Here the estimated varience is, 18426977 as sd is 4292.666

We have to test, if the financial aid award different from $15,000

To test:  Test of means of one sample mean when population varience is not known

To test :

H0: µ =$15000

Vs H1: µ≠ $15000

Test statistic : t cal =  

T s/n

= $\frac{15771.05-15000 }{4292.666/\sqrt{38}}$

  

t cal = 1.1072

Decision : Here we reject H0 if table value |tcal | > t _{38, $\alpha$}    else accept it.

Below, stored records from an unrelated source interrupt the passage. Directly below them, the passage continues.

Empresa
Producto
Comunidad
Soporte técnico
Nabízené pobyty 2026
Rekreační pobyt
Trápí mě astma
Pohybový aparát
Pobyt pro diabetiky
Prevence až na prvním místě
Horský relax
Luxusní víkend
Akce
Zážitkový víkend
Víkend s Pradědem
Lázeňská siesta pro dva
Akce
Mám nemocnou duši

For α=0.05, from t distribution table we get,

Here, tcal = 1.1073 < t _{37 , 0.025 = 2.042}

Hence we accept H0

Now , For α=0.01, from t distribution table we get,

Here, tcal = 1.1073 < t _{37 , 0.005 = 2.524}

Hence we accept H0

Conclusion :

For both the critical regions we accept H0. hence at both los we can say that the financial aid award is not different from $15,000

The R commands are as follows

> t.test(x,mu=15000,conf.level=0.99) # at 1% los

One Sample t-test

data: x
t = 1.1073, df = 37, p-value = 0.2753
alternative hypothesis: true mean is not equal to 15000
99 percent confidence interval:
13880.14 17661.96
sample estimates:
mean of x
15771.05

> t.test(x,mu=15000,conf.level=0.95) # at 5% los

One Sample t-test

data: x
t = 1.1073, df = 37, p-value = 0.2753
alternative hypothesis: true mean is not equal to 15000
95 percent confidence interval:
14360.09 17182.02
sample estimates:
mean of x
15771.05

Now , we have to comment upon the effect of the change in the level of significance on decision

Here we can see that the CI for 99% is (13880.14, 17661.96)

Here we can see that the CI for 95% is ( 14360.09 ,17182.02)

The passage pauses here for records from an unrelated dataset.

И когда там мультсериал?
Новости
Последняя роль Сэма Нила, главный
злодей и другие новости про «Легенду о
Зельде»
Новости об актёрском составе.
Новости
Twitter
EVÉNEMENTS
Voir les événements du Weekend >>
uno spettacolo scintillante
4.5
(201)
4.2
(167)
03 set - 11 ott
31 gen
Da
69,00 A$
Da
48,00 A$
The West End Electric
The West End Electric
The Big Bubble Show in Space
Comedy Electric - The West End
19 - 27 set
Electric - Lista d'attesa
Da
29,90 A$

The confidence length for 99% CI is larger.

Also, compare, at each level of significance,

When we compare the level of significance, we surely can say that if the hypothesis is accepted at 99% confidence then it will also accepted at 95% confidence. inverse is not true.

the hypothesis rejected at 99% confidence can be or can not be accepted at 95% confidence level.